>> begin Listed entries

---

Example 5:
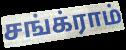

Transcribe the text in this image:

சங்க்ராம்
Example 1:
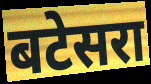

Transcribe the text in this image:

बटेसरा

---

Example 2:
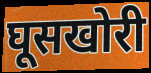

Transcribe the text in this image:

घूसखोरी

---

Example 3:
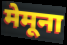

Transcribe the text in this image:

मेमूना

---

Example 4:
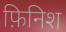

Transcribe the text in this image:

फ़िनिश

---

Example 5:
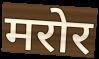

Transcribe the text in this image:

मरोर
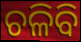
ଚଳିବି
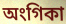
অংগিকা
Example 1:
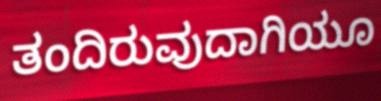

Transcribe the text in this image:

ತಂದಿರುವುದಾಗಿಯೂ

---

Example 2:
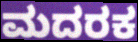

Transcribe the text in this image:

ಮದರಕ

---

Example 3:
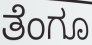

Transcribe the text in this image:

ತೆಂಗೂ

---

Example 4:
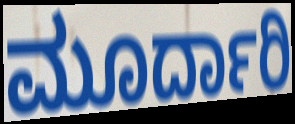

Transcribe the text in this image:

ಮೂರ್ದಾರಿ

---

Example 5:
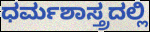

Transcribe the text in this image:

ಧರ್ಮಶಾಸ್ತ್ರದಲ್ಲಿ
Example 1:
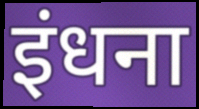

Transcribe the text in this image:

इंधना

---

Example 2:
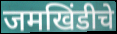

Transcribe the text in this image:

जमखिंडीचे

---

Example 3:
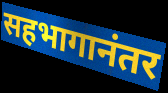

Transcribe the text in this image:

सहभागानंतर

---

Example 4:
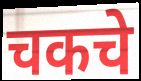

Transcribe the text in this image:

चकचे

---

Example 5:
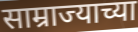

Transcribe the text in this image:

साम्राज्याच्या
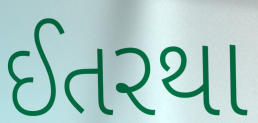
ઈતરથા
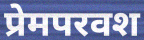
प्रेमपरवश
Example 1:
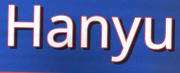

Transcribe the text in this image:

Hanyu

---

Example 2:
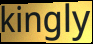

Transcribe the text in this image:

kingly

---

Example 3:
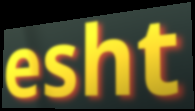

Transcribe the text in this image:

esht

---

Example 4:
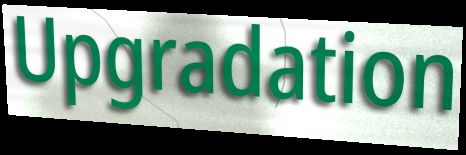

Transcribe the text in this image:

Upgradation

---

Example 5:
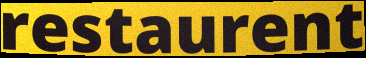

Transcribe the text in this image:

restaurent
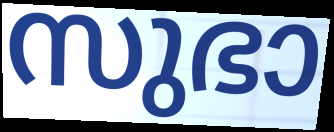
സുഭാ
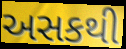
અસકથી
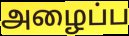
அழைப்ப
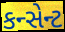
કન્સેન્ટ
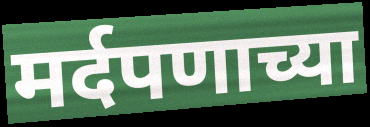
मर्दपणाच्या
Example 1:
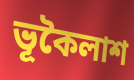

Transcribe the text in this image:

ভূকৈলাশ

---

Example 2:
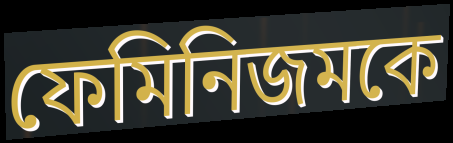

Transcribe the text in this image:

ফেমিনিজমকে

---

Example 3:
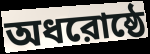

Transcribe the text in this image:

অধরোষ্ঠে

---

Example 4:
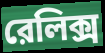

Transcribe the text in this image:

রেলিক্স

>> end Listed entries

Rewrite every line of the entries above as a numbered list, dropping the blank lines and omitting the pictures.

Final answer =>
1. ---
2. Example 5:
3. Transcribe the text in this image:
4. சங்க்ராம்
5. Example 1:
6. Transcribe the text in this image:
7. बटेसरा
8. ---
9. Example 2:
10. Transcribe the text in this image:
11. घूसखोरी
12. ---
13. Example 3:
14. Transcribe the text in this image:
15. मेमूना
16. ---
17. Example 4:
18. Transcribe the text in this image:
19. फ़िनिश
20. ---
21. Example 5:
22. Transcribe the text in this image:
23. मरोर
24. ଚଳିବି
25. অংগিকা
26. Example 1:
27. Transcribe the text in this image:
28. ತಂದಿರುವುದಾಗಿಯೂ
29. ---
30. Example 2:
31. Transcribe the text in this image:
32. ಮದರಕ
33. ---
34. Example 3:
35. Transcribe the text in this image:
36. ತೆಂಗೂ
37. ---
38. Example 4:
39. Transcribe the text in this image:
40. ಮೂರ್ದಾರಿ
41. ---
42. Example 5:
43. Transcribe the text in this image:
44. ಧರ್ಮಶಾಸ್ತ್ರದಲ್ಲಿ
45. Example 1:
46. Transcribe the text in this image:
47. इंधना
48. ---
49. Example 2:
50. Transcribe the text in this image:
51. जमखिंडीचे
52. ---
53. Example 3:
54. Transcribe the text in this image:
55. सहभागानंतर
56. ---
57. Example 4:
58. Transcribe the text in this image:
59. चकचे
60. ---
61. Example 5:
62. Transcribe the text in this image:
63. साम्राज्याच्या
64. ઈતરથા
65. प्रेमपरवश
66. Example 1:
67. Transcribe the text in this image:
68. Hanyu
69. ---
70. Example 2:
71. Transcribe the text in this image:
72. kingly
73. ---
74. Example 3:
75. Transcribe the text in this image:
76. esht
77. ---
78. Example 4:
79. Transcribe the text in this image:
80. Upgradation
81. ---
82. Example 5:
83. Transcribe the text in this image:
84. restaurent
85. സുഭാ
86. અસકથી
87. அழைப்ப
88. કન્સેન્ટ
89. मर्दपणाच्या
90. Example 1:
91. Transcribe the text in this image:
92. ভূকৈলাশ
93. ---
94. Example 2:
95. Transcribe the text in this image:
96. ফেমিনিজমকে
97. ---
98. Example 3:
99. Transcribe the text in this image:
100. অধরোষ্ঠে
101. ---
102. Example 4:
103. Transcribe the text in this image:
104. রেলিক্স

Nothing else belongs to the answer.